- PROVIDED PASSAGE:
'''
Groves v. Prickett

Decision Date07 January 1970
Docket NumberNo. 23635.,23635.
Citation420 F.2d 1119
PartiesJohn G. GROVES, Trustee of the Estate of Dorado-Pacific Investment Corporation, a California corporation, Bankrupt, Appellant. v. Glenn F. PRICKETT, Ray G. Montalvo and Frank Lerrigo, James Thuesen and Eckhart Thompson, partners, associated in business under the common name and style of Lerrigo, Thuesen and Thompson, Appellees.
CourtU.S. Court of Appeals — Ninth Circuit

COPYRIGHT MATERIAL OMITTED

W. A. McGugin (argued), Fresno, Cal., for appellant.

James T. Caleshu (argued), of Miller, Groezinger, Petitt, Evers & Martin, San Francisco, Cal., William C. Meux, Fresno, Cal., for appellees.

Before HAMLIN, MERRILL and KILKENNY, Circuit Judges.

KILKENNY, Circuit Judge:

The appellant, Trustee in Bankruptcy for Dorado-Pacific Investment Corporation, a California corporation (Dorado), instituted this proceeding in Bankruptcy Court to determine the existence, nature, amount, extent, and validity of the claims of the parties in certain shares of the common stock of Skywest Public Golf Course, Inc. (Skywest), and in and to a fund then and now in the possession of the Trustee. After an extensive hearing, the Referee held that respondent Prickett and Dorado had violated a provision in Skywest's by-laws granting a right of first refusal to its shareholders and ordered that the stock be retransferred by Prickett to the Trustee in exchange for that part of the consideration paid by Prickett, which is now in the possession of the Trustee. On a petition for review, the District Court found there was substantial evidence in support of the Referee's decision and affirmed the order. This appeal is prosecuted from the District Court Order.

Dorado, prior to bankruptcy, engaged in the construction and the operation of golf courses. One of its obligations was an agreement for the construction and management of a golf course on premises owned by Skywest. Dorado, in exchange for the agreement to construct and operate the golf course, received approximately 70% of Skywest's common stock. Some of the shares were subsequently sold. In September, 1965, Dorado held 1402 shares of this stock. This represented approximately 52% of the outstanding shares. By that time, Dorado had defaulted on its agreement to complete the golf course in accordance with the lease arrangement with Skywest and another corporation, Airport Investors, Inc. Dorado was then in serious financial difficulties, including a misappropriation by its officers of approximately $50,000.00 of the assets of Skywest. During the same period, Dorado had undertaken to construct the Willow Park Golf Course, which involved Dorado in additional financial problems. The investors in Willow Park, recognizing Dorado's financial difficulties, insisted on a completion bond in the sum of $250,000.00. To obtain the bond, Dorado then entered into an agreement with Argonaut Insurance Company, under which Argonaut would deposit $100,000.00 in cash and be paid a premium of $5,000.00, the money to be advanced by Dorado. To obtain this money, Dorado started negotiations with respondent Prickett for the sale of the 1402 shares of Skywest's common stock.
'''
- DATASET CONTENT:
'''
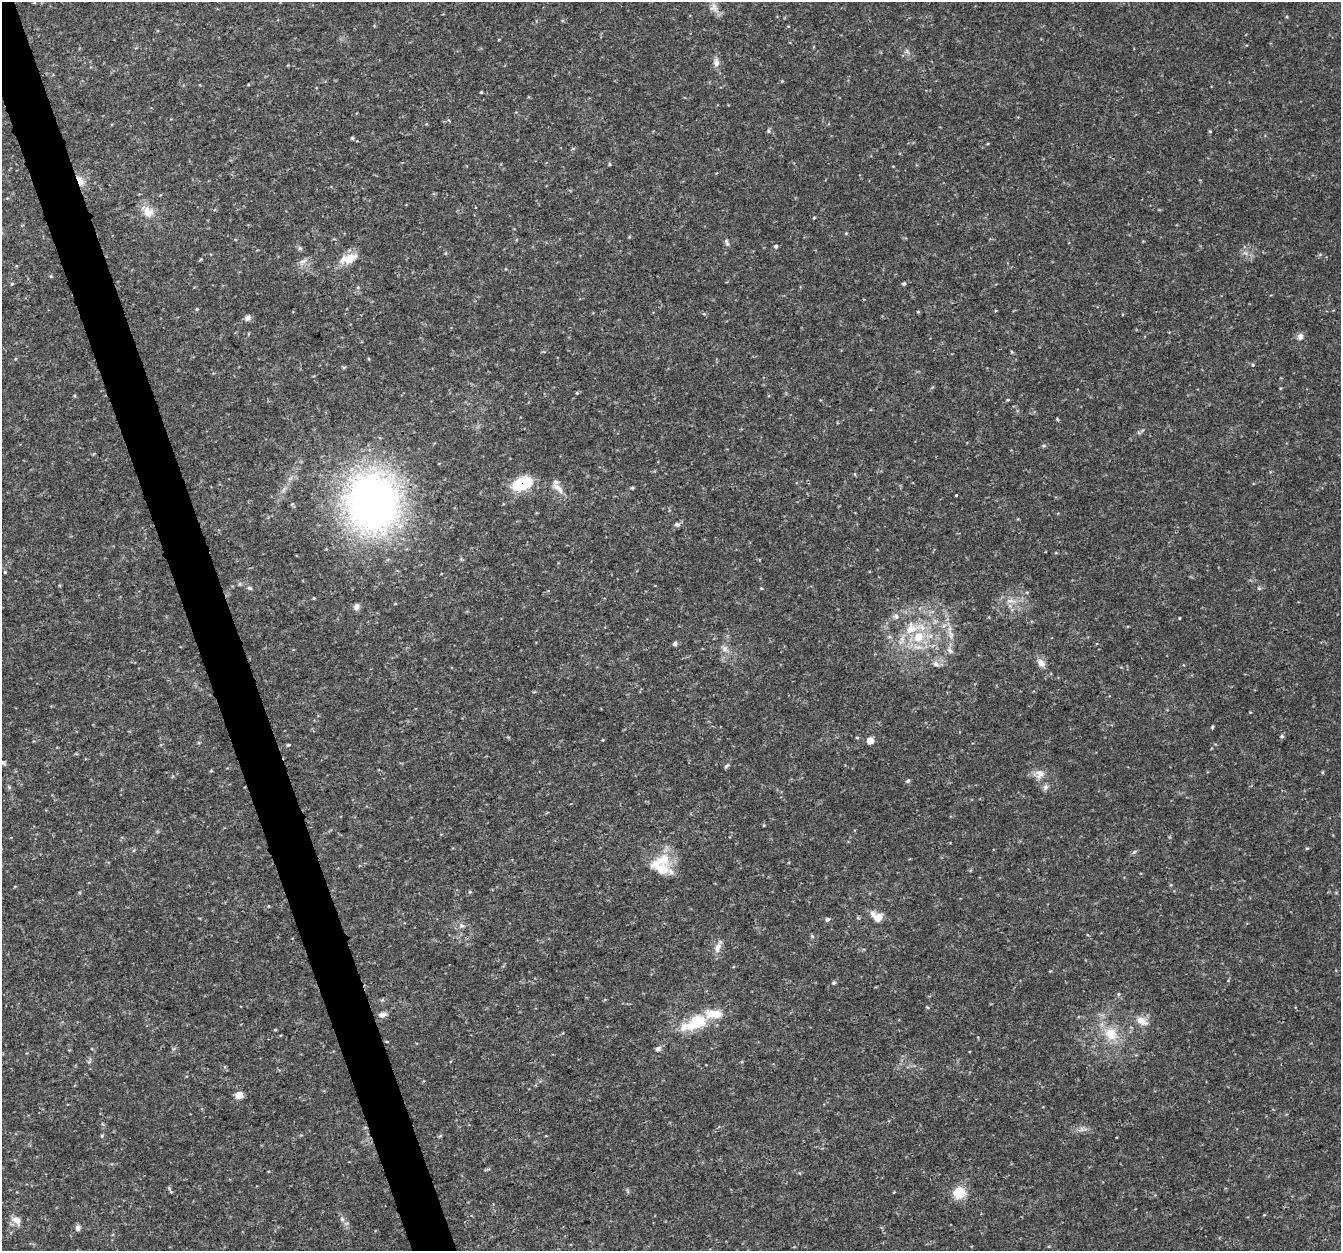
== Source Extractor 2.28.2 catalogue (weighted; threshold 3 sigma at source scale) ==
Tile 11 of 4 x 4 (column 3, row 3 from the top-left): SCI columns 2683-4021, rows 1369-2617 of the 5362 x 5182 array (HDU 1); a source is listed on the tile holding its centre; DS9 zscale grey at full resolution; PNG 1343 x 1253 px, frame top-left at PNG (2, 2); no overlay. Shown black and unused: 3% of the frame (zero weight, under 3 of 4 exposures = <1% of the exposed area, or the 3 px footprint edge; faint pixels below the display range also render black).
'''
- TASK INSTRUCTIONS: Continue the Groves v. Prickett court opinion from its last sentence, about Dorado opening negotiations with Prickett to sell the Skywest shares.

- RESULT:
One of the articles of Skywest's by-laws provided that a shareholder who desires to sell or transfer should first give written notice of his intention to do so. The same article provided that the other shareholders of Skywest had a right, for a period of 25 days, to purchase such shares on the same terms and conditions as contained in the written notice. Additionally, the Article1 declared null and void a transfer where the parties failed to comply with the right of first refusal. Both Dorado and Prickett were aware of the provisions of these by-laws. The officers of Dorado attempted to obtain waivers from the remaining shareholders of Skywest. A number of the shareholders refused to execute waivers unless at least $45,000.00 of the proceeds of the sale be irrevocably dedicated to the completion of the Skywest Golf Course and to repayment of funds improperly diverted from Skywest. The sales price of the stock to Prickett was $170,000.00. The waivers recited that the shareholders were consenting to the sale on the basis of a sales price of $170,000.00, pursuant to the "escrow instructions attached." The escrow instructions, which were finally executed by Dorado and Prickett, materially differed from the documents presented to the Skywest shareholders. The shareholders had no knowledge of the fact that the agreement between Prickett and Dorado would be changed or that it was, in fact, changed. The signing of the contract between Prickett and Dorado on September 28, 1965, grew out of a conference on the same day at which Ray G. Montalvo was present. The record is clear that he, as principal agent of Dorado, agreed to advance $20,000.00 of the total sum of $170,000.00. Moreover, it is undisputed that Prickett attached great importance to the fact that this $20,000.00 would be advanced. Prickett forthwith advanced $125,000.00 on the total purchase price of $170,000.00. The balance of $45,000.00 has not been paid. No part of the $125,000.00 was used to complete the golf course, nor to replace the misappropriated funds as required by the executed waivers. Out of the $125,000.00 received by Dorado from Prickett, $105,000.00 was paid to the insurance company to obtain the bond. $100,000.00 of that amount has now been paid by the insurance company to the Trustee. The balance of $20,000.00 never reached the treasury of Dorado.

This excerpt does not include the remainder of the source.